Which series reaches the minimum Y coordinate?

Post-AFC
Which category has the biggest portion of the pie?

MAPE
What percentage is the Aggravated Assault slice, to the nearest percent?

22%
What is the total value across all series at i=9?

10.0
---
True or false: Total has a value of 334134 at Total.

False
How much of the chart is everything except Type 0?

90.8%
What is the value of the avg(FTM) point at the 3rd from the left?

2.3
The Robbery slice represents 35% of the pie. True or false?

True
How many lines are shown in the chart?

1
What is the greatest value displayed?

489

▶ Aim of the exercise
Which lines above contain the word "chart"? Pull out each of them.

▶ Output below
How much of the chart is everything except Type 0?
How many lines are shown in the chart?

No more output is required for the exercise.